Common options for inflation include no benefit growth, a simple growth rate, or a compounding growth rate. Growth rates may be 3% or 5%.
Figure 1 shows an example of the impact of different growth rates for a baseline monthly benefit amount of $5,000. With no growth, the benefit amount remains at $5,000. With a simple growth rate, a fixed amount is added to the benefit each year. For instance, 3% simple growth adds $150 to the monthly benefit amount each year. After 40 years of coverage, monthly benefits grow to $10,850. Meanwhile a 5% simple growth rate adds $250 per year. After 40 years, the benefit is $14,750. With compounding growth, the amount of growth increases over time as the rate is applied to the latest benefit amount rather than the initial amount. With 3% compounding growth, the benefit is $15,835 after 40 years, as opposed to $33,524 with 5% compounding growth.
Figure 1: Tracking Growth for a $5,000 Monthly Benefit Using Different Inflation Factors
As you can see, it takes about 33 years for a 3% compound growth rate to catch up to and exceed a 5% simple growth rate, making the choice among these options less than obvious.

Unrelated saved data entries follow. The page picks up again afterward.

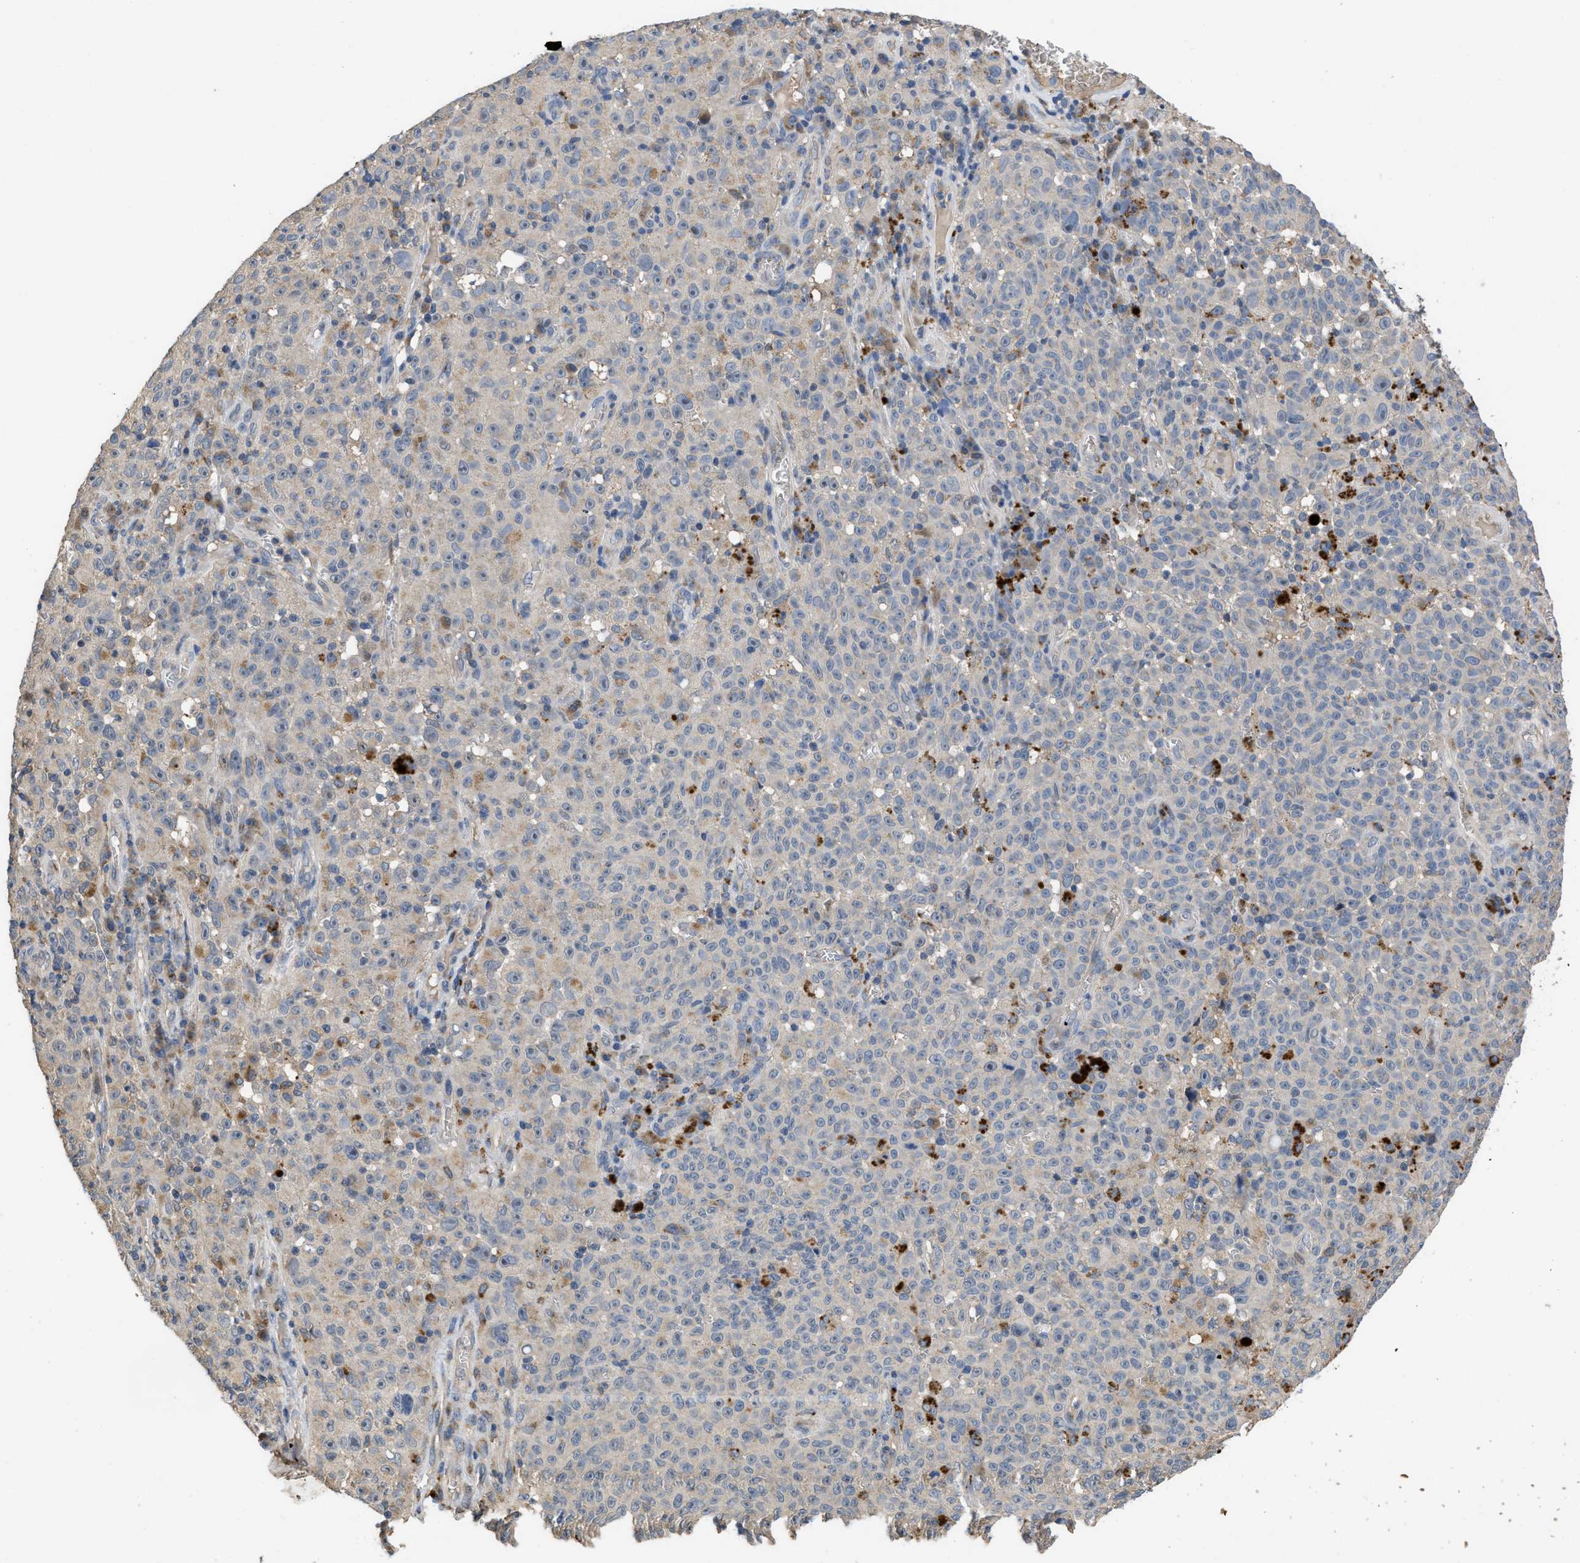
{"staining": {"intensity": "negative", "quantity": "none", "location": "none"}, "tissue": "melanoma", "cell_type": "Tumor cells", "image_type": "cancer", "snomed": [{"axis": "morphology", "description": "Malignant melanoma, NOS"}, {"axis": "topography", "description": "Skin"}], "caption": "Tumor cells are negative for protein expression in human malignant melanoma. Nuclei are stained in blue.", "gene": "SIK2", "patient": {"sex": "female", "age": 82}}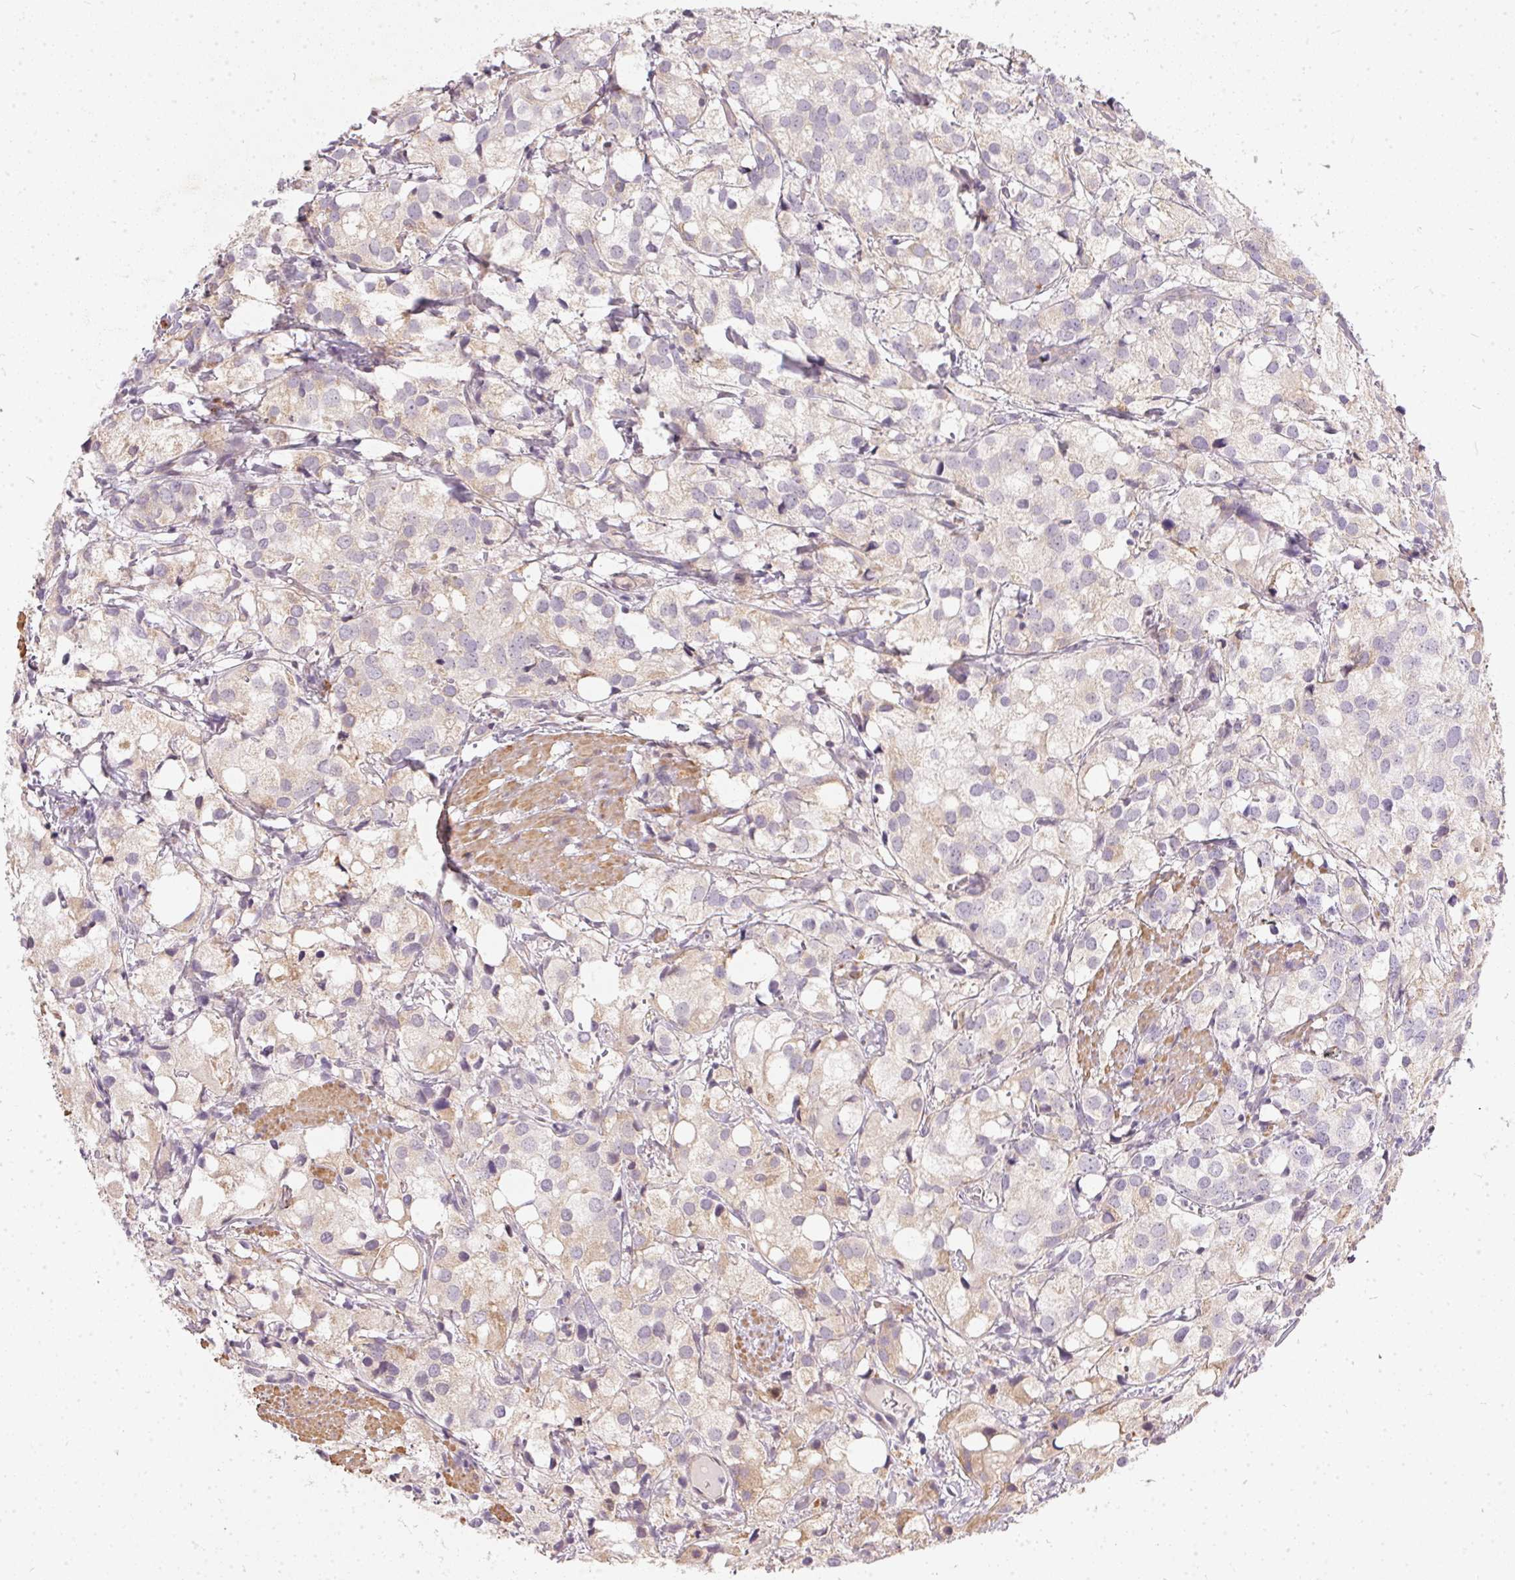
{"staining": {"intensity": "weak", "quantity": "25%-75%", "location": "cytoplasmic/membranous"}, "tissue": "prostate cancer", "cell_type": "Tumor cells", "image_type": "cancer", "snomed": [{"axis": "morphology", "description": "Adenocarcinoma, High grade"}, {"axis": "topography", "description": "Prostate"}], "caption": "Tumor cells demonstrate weak cytoplasmic/membranous expression in approximately 25%-75% of cells in prostate cancer (adenocarcinoma (high-grade)).", "gene": "VWA5B2", "patient": {"sex": "male", "age": 86}}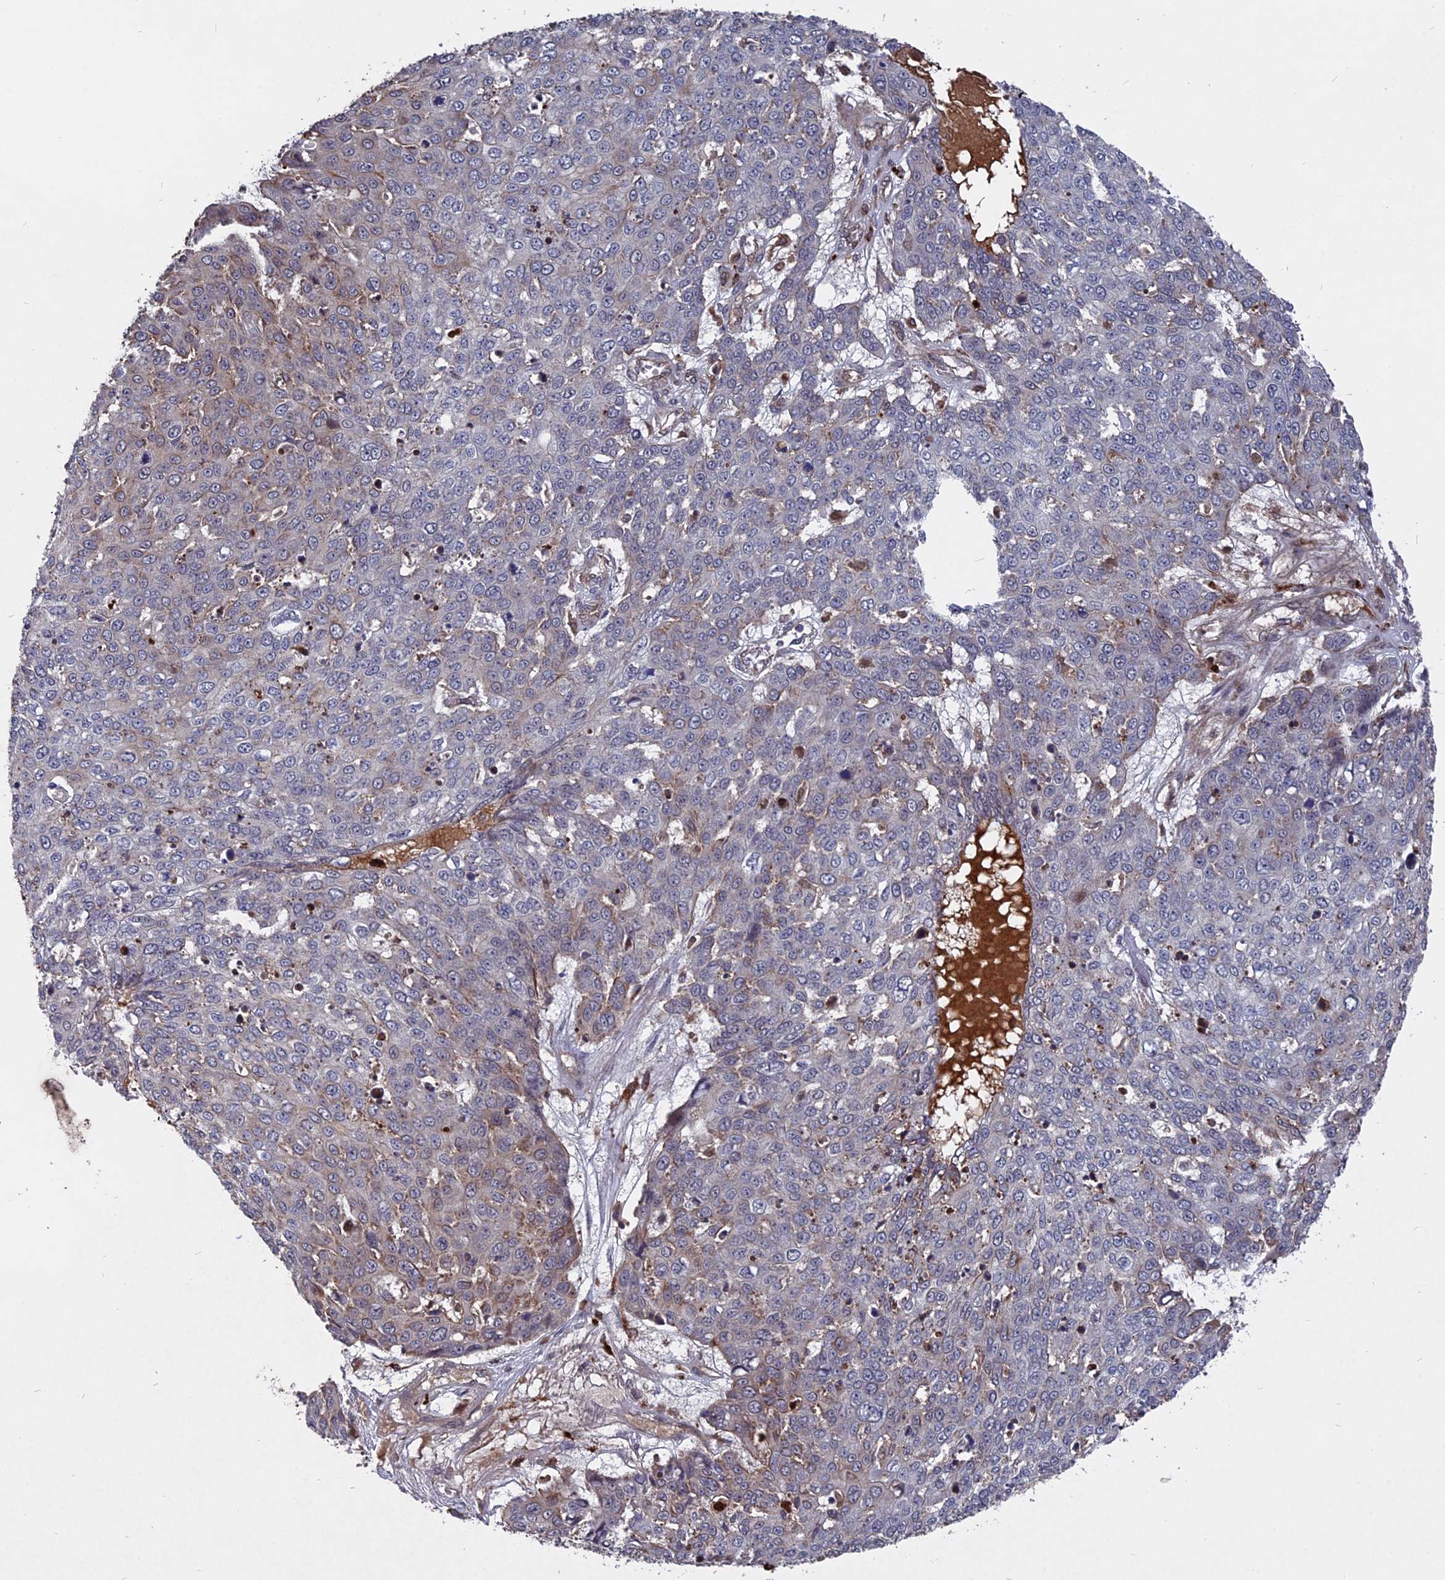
{"staining": {"intensity": "weak", "quantity": "<25%", "location": "cytoplasmic/membranous"}, "tissue": "skin cancer", "cell_type": "Tumor cells", "image_type": "cancer", "snomed": [{"axis": "morphology", "description": "Squamous cell carcinoma, NOS"}, {"axis": "topography", "description": "Skin"}], "caption": "An immunohistochemistry (IHC) photomicrograph of skin cancer (squamous cell carcinoma) is shown. There is no staining in tumor cells of skin cancer (squamous cell carcinoma).", "gene": "NOSIP", "patient": {"sex": "male", "age": 71}}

Compounding growth should better reflect the pattern of cost growth in the future, but simple growth may be a more affordable option for a particular growth rate, especially as overall insurance costs rise.
The choice is also complicated because there is no way to know when you will need care and what the cost inflation will be until then. Simple growth may not be able to keep pace with long-term care costs, but it at least provides some growth relative to a flat benefit. Another option to help support a growing benefit amount over time is a provision within the contract for additional coverage to be purchased periodically.
How benefit amounts are determined and paid
Several options are available for how benefits are paid. The reimbursement method requires paying the provider and then submitting a claim for reimbursement from the insurer. The indemnity or cash methods pay the beneficiary a specific benefit amount for particular services which could be more than actual expenses.
By better matching up with actual expenses, the reimbursement method is usually the most cost effective because it will result in smaller claims. Paying an extra premium would rarely make sense as benefit amounts may exceed the actual costs for care.